With this short conversation, my illusion was broken, and I realized that I would have to keep my wits about me and pay attention to my business when I was doing my business.
Our time with Peter and his wife rest in my memory
as some of the best human connection moments of the trip. This was a trip primarily exploratory, and a bit isolated, so that time was a change of pace for sure. Chad has been welcoming of Sudanese refugees, despite the limited resources in much of the country. We enjoyed learning about how Peter’s wife had organized an NGO to support the refugees. It was an example of what happens when one person sets about to make a difference in a difficult situation. While her refugee school and boutique are up and running, sadly her gynecological clinic is closed now, due to lack of funding. Our country has been focused on the Ukraine and now the Israel conflicts, and most people have not heard anything about the conflict in Sudan, though the number of people impacted is so much greater in Sudan. Here is a link to find out more about the conflict: Civil War in Sudan.
For much of the time on our trip south, I was feeling nauseated, so it was a difficult trip. But Kelly, Yves, and Armondo did all they could to help ease my discomfort. The miles had to be covered, and I was not in any kind of danger. Kelly has been teaching me that there is a difference between being in danger and being uncomfortable.

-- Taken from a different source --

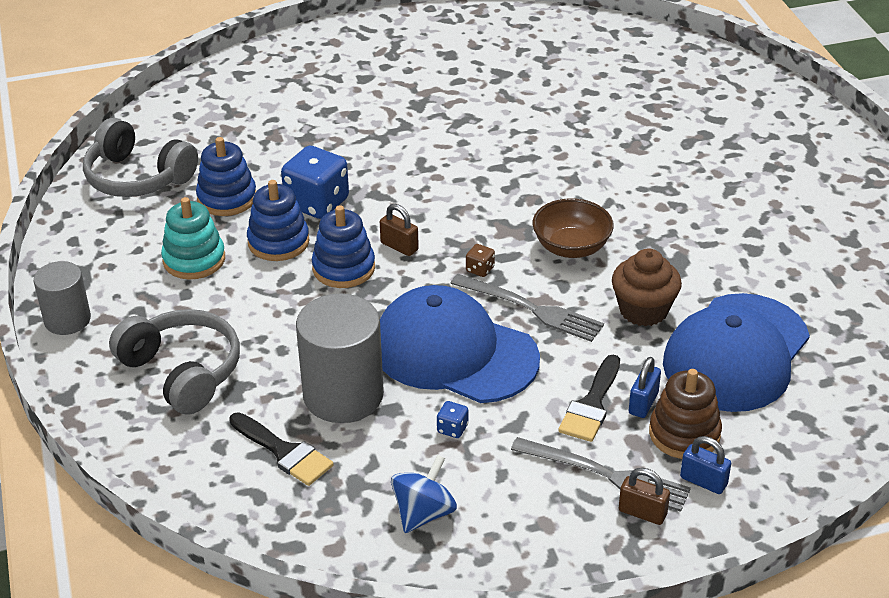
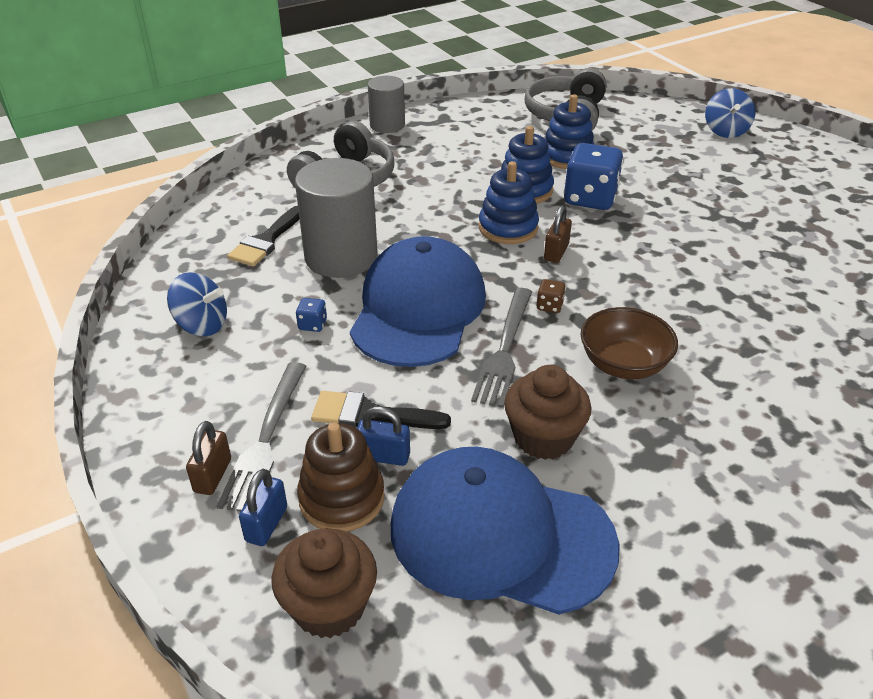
camera: 75 degrees right, 0 degrees up
turquoise stacking toy [161,197,225,279] -> none
none -> brown cupcake [272,529,377,638]
none -> blue spinning top [705,88,755,138]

We should avoid or prepare for dangerous situations. However, uncomfortable situations are often necessary. I am proud that I have grown in my ability to be uncomfortable, especially if it is a trade-off for the many wonderful things one can experience before, during, and after discomfort. The saying is often true – that which does not kill us makes us stronger. I feel much stronger for my time going to, in, and leaving the Ennedi.